Just run this script to select any sequences that are highighted after - eg:

  • pressing the ‘Find All’ button to highlight all sequences matching the query
  • Adjusting the threshold in the ‘Remove Redundancy …’ dialog.

We’ll add a new function and keystroke in the Select menu to do this in 2.12 (or earlier if we manage!), but as you will see in my comments about this there are a few wrinkles that need working through to make sure the function is as useful as can be.

… happy 2022!
Jim (see additional reply to your comment about sorting below)

Actually, we’ve already got that: ‘Sort by Id’ will sort selected sequences by their identifiers.

Also: If you have structured fields in your description then you can also try the cryptically named ‘Extract Scores’ option in the calculate menu - this attempts to parse any space or tab separated values or key=value pairs in the description into sortable annotations.
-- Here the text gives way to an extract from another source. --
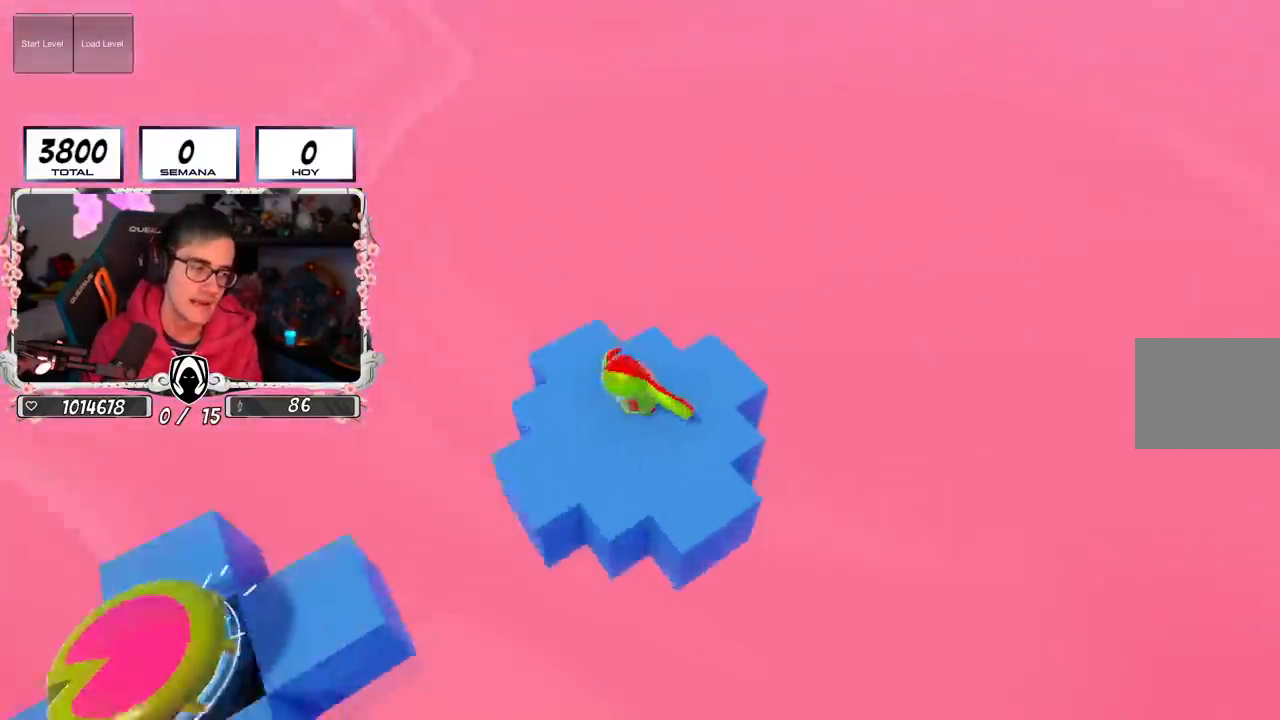
{"buttons": [], "left_stick": "center", "right_stick": "left", "events": [[33, "right_stick", "center"], [100, "left_stick", "right"], [166, "right_stick", "left"], [233, "left_stick", "center"], [300, "left_stick", "left"], [400, "left_stick", "center"]]}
With any luck you’ll see a new ‘Sort by score’ submenu in the ‘Sort by’ menu that will allow you to sort according to the ‘scores’ extracted from each sequence’s description line.

Hi Jim,

many thanks for your efforts. I tried it but all seqs got selected and I got an error message (see attachment, I could not just copy the error msg from the console):

2nd " sign
17 caf.setStatus(“Selected “+sg.getSize()+” sequences.”)

Could the encoding present a the problem? Macos 11.6

best regards and also happy 2022, Arnulf

Hi Jim,

I meant sorting the sequences alphabetically, not the IDs.

I unterstand that this option sounds weird but it sorts the sequences by similarity better than the by pairwise identity option and also helps removing redundancies besides the direct command. But I should be able to do so in Excel, sorting first after species, then after sequence alphabetically and adding consecutive numbering to the sequence IDs. I would only have to think about subsequent removal of the numbering from the IDs. it is not really difficult to import medium-sized fasta sequence downloads (up to 50 000 or so) into Excel and vice versa.

The “sort by score” option sounds interesting although there are several caveats. First, the lines from Genbank and REfseq database downloads are not exactly standardized due to the number of annotation variations even of homologous proteins. Second, using the scores just from the genus/species field can help but many species have multiple non-identical and paralogous proteins from large protein families which cannot be sorted from the def lines. And third, many protein seqs from WGS and environmental databases are not annotated after species any more such as “Burkholderiales bacterium”, which encompasses many more genera besides Burkholderia.

Best regards, Arnulf

Ach - sorry about that - the code was not properly escaped in markdown - have now fixed (it was smart quotes “” rather than "" that caused the error)

import jalview.datamodel.*;
import jalview.analysis.*;
import jalview.commands.*;
import jalview.gui.*;
import jalview.util.QuickSort;
def af = jalview.bin.Jalview.currentAlignFrame;
def viewport = af.currentView;
def align = viewport.getAlignment();
SequenceI[] oldOrder = align.getSequencesArray();
int nSeq = align.getHeight();

String[] ids = new String[nSeq];
SequenceI[] seqs = new SequenceI[nSeq];

for (int i = 0; i < nSeq; i++)
  // sorting by sequence string. could also add additional strings here!
  ids[i] = align.getSequenceAt(i).getSequenceAsString();
  seqs[i] = align.getSequenceAt(i);

QuickSort.sort(ids, seqs);
af.addHistoryItem(new OrderCommand("Sort Sequences Alphabetically", oldOrder,
af.alignPanel.paintAlignment(true, false);

As the comment suggests, you could grab data from the description field if need be and prepend it to the id[i] assignment if need be.

Longer term, we’d like all these kind of functionality in Jalview 2.12. I have a prototype ‘select representatives’ routine already in development for analysing the results of HMMer searches. Your use case sounds like it has similar needs. We should have the Jalview Develop app launching Jalview 2.12-alpha in the next few weeks, so keep in contact!